Former Google engineer Anthony Levandowski was indicted by the U.S. Department of Justice for stealing trade secrets from Google when he left the company and headed over to Uber. Levandowski worked on Google’s self-driving car from 2009 until early 2016.
He was the lead of Google’s Light Detecting and Ranging (LiDAR) engineering team so he had access to sensitive information regarding the development process. The 33-count indictment alleges he downloaded engineering, manufacturing, and business files related to Google’s LiDAR on his way out the door to Uber.
The technical files downloaded include circuit board schematics, instructions for installing and testing the LiDAR system, and an internal tracking document. The indictment also alleges Levandowski was working with two Google competitors, Tyto LiDAR and 280 Systems. The latter of the those two companies became Ottomotto, which eventually acquired Tyto after Uber acquired them and hired Levandwoski.
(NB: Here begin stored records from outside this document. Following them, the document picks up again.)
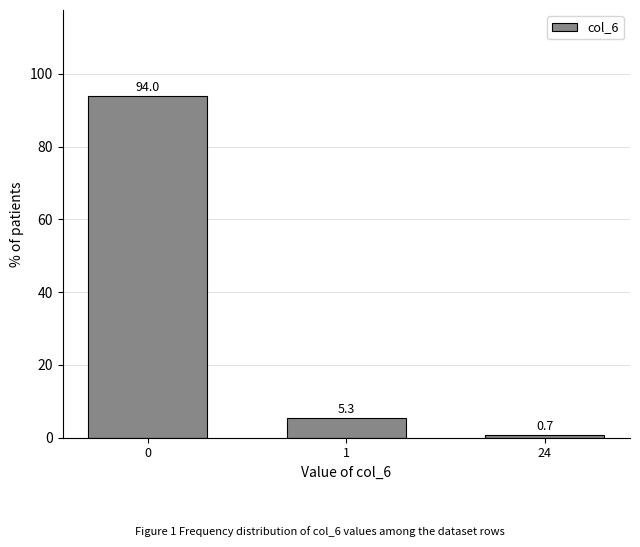

Reading left to right, what are all the values shown in this chart?

94.0	5.3	0.7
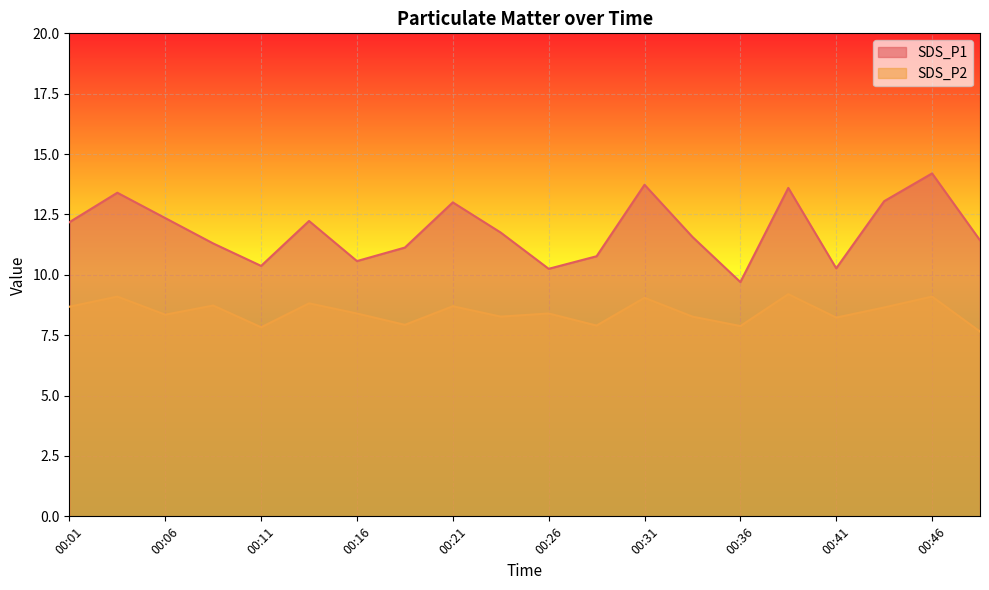

How many interior local valleys does the SDS_P1 series have?

5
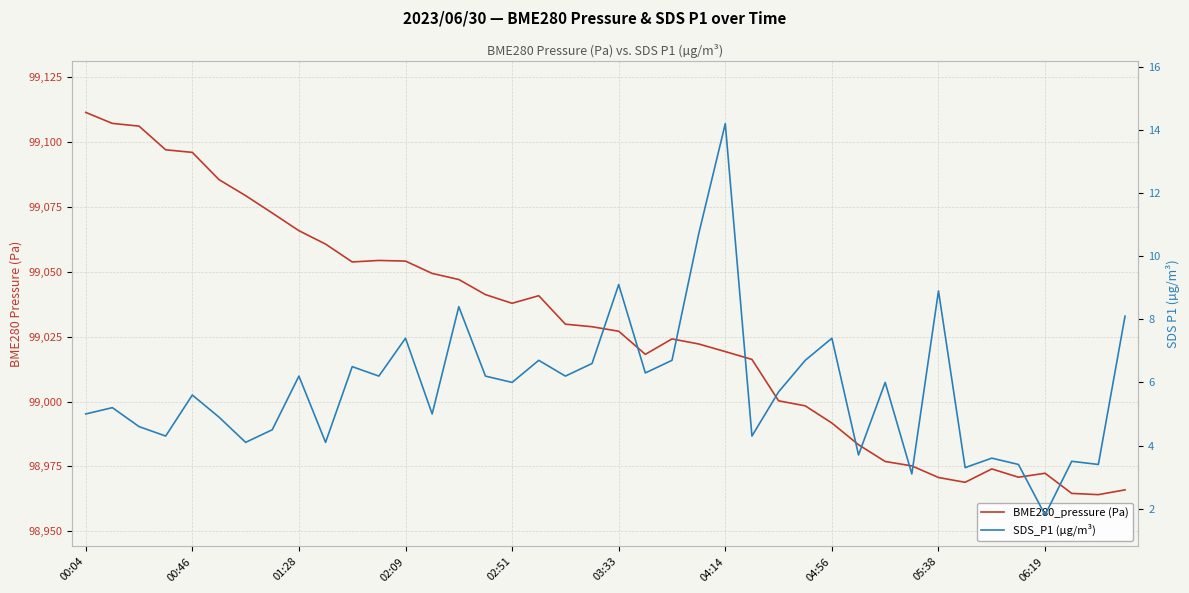

At which category does BME280_pressure (Pa) reach its first local peak?

11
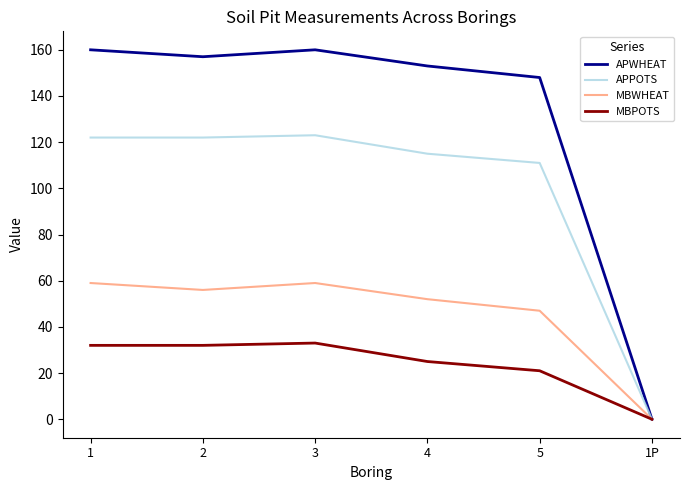

How many values in the MBWHEAT series are below 56?

3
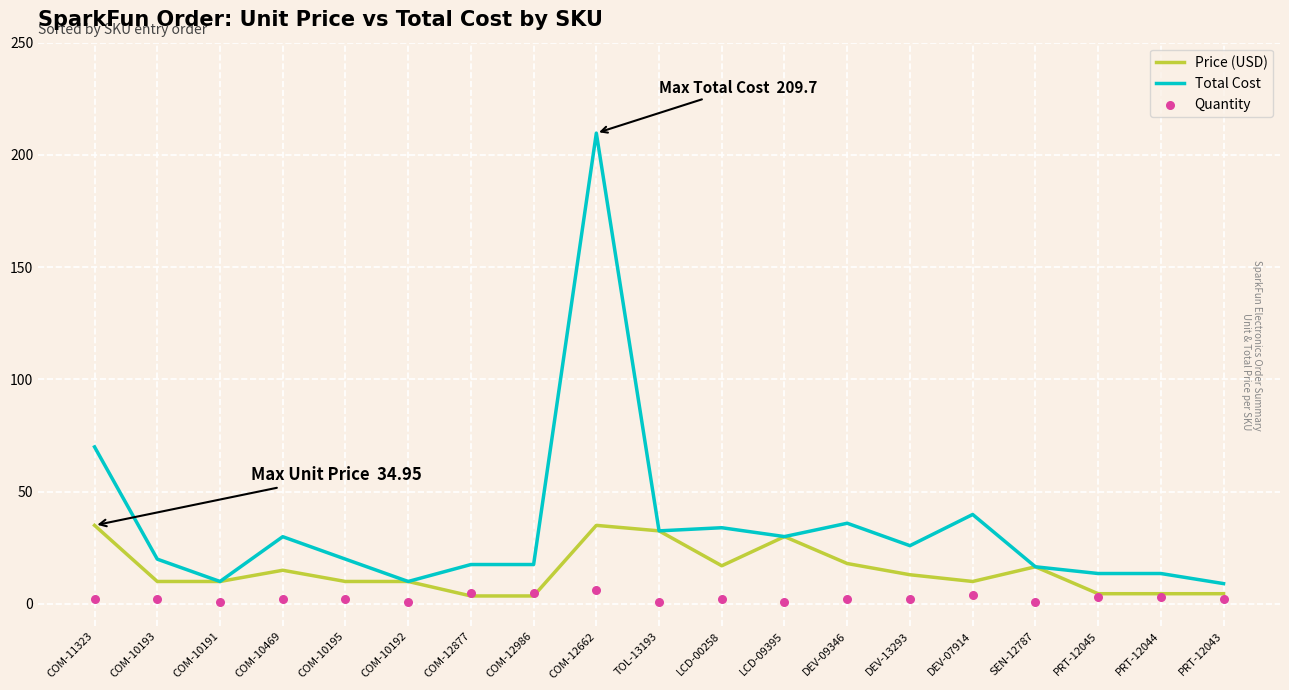

Is the value of Quantity at COM-10469 greater than the value of Price (USD) at DEV-07914?

No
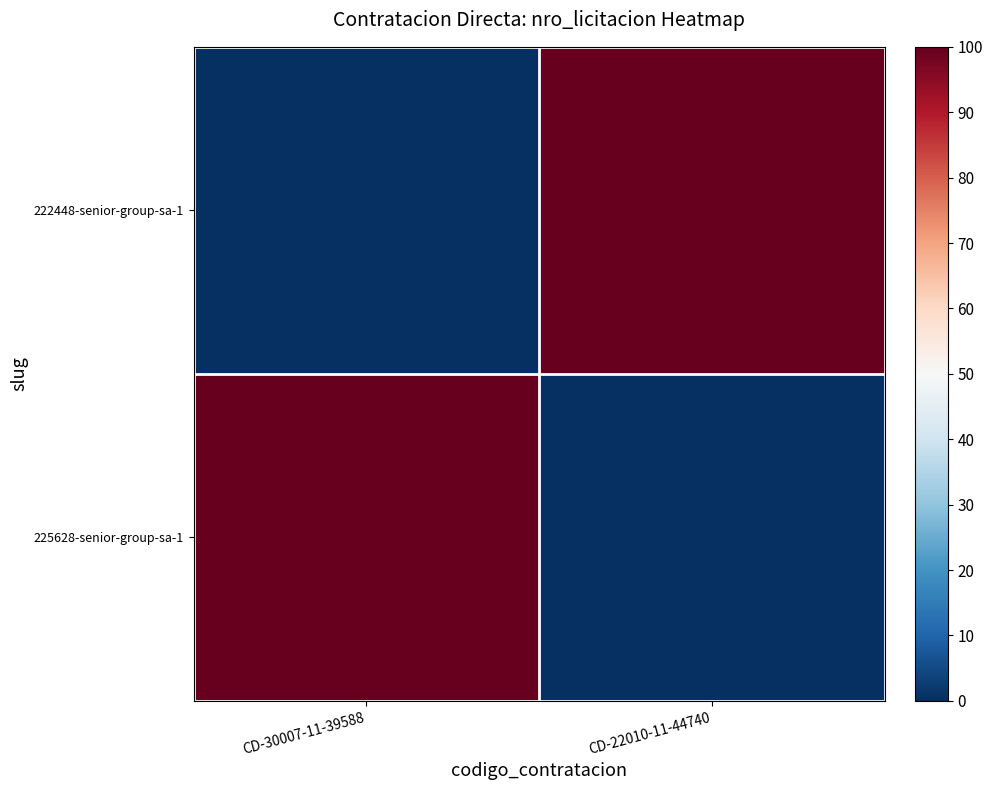

At how many categories does at least one series exceed 22?

2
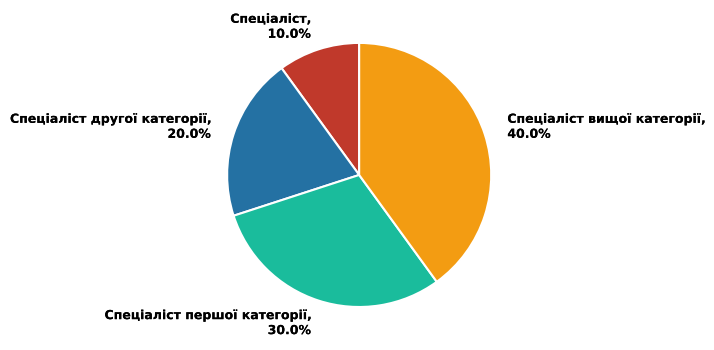

Rank the categories by value from highest to lowest.

Спеціаліст вищої категорії, Спеціаліст першої категорії, Спеціаліст другої категорії, Спеціаліст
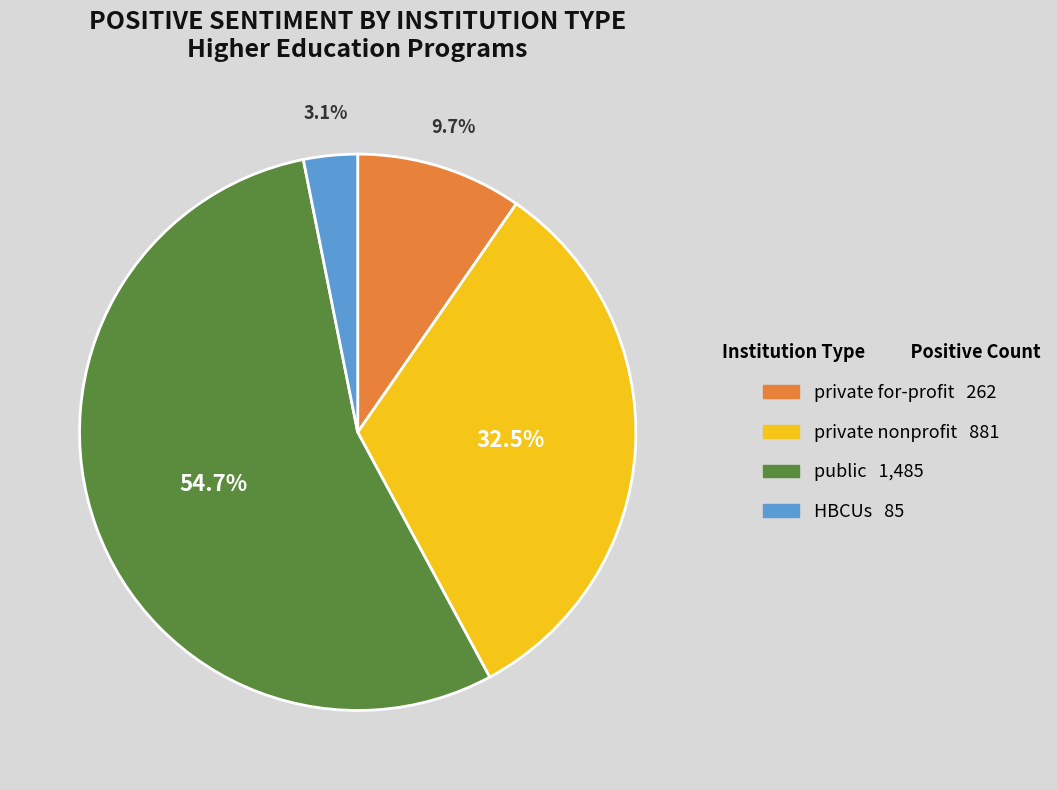

To the nearest percent, what percentage of the pie is HBCUs?

3%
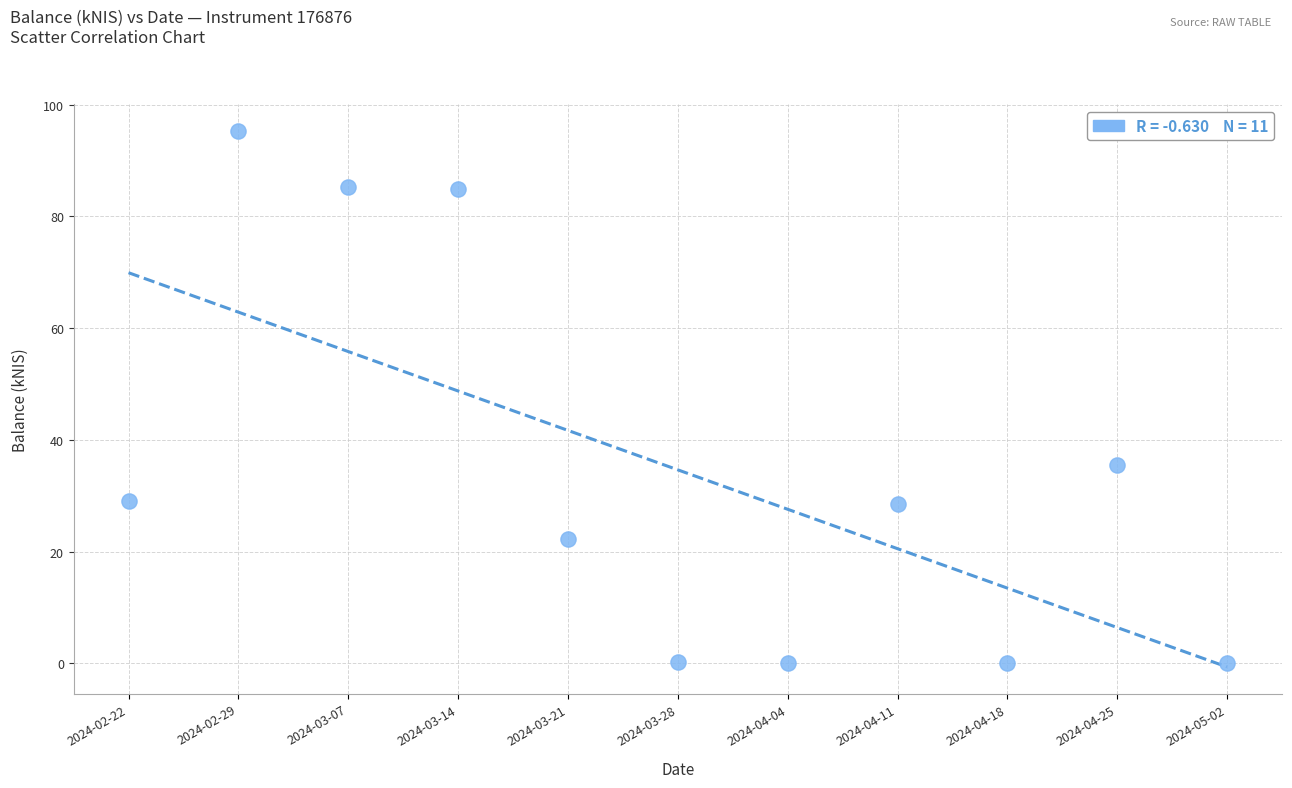

What is the range of Y values (max minus min)?

95.3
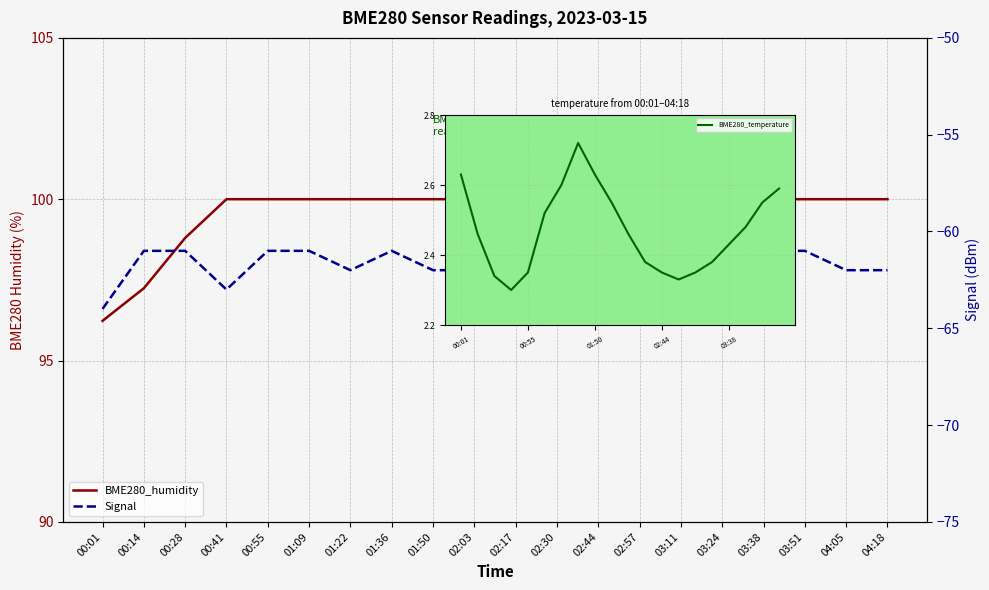

Rank the series at 00:01 from lowest to highest value.

Signal, BME280_temperature, BME280_humidity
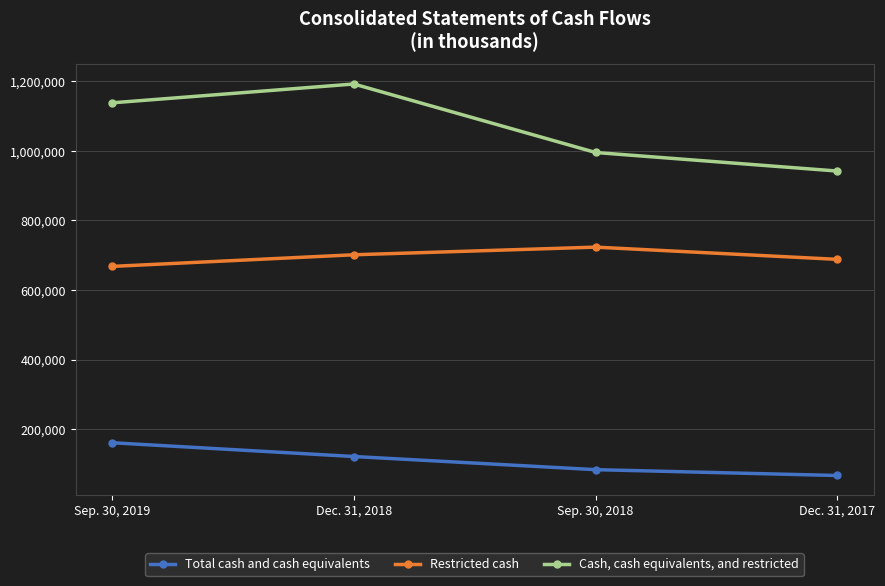

How many series are shown in this chart?

3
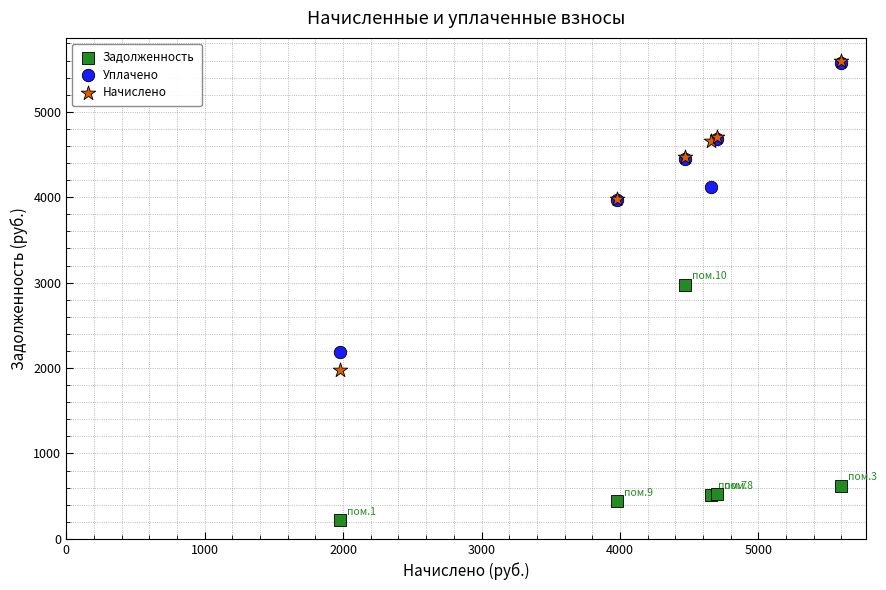

Which series has the widest spread of Y values?

Начислено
While leaving one company to go to another that’s a competitor isn’t uncommon, you can’t simply take your old company’s trade secrets along for the switch. “All of us have the right to change jobs,” said U.S. Attorney Anderson, “none of us has the right to fill our pockets on the way out the door. Theft is not innovation.”
If Levandowski is found guilty of these charged, there’s a significant price to pay. The maximum sentence is 10 years and a fine of $250,000 plus restitution for reach violation. That doesn’t mean he’ll get those maximum penalties, but it’s a possibility. No criminal charges have been filed against Uber.
Levandowski’s lawyers, of course, refute the claims and say he’s done nothing wrong. They say the downloads happened while he was still employed and that he had permission to use the information.
Autonomous driving technology is still in its early stages. While there’s semi-autonomous tech already on the road in today’s cars, fully autonomous vehicles are still reserved for the future.
The arrival of that future all depends on how quickly engineers can perfect the technology to a point that it is fully autonomous. It’s also dependent on how quickly the government approves these cars for the road.
Any edge, no matter how small, could be what puts one company on top. Whether Levandowski attempted to give that edge to Uber will come out as prosecutors continue to pursue their case.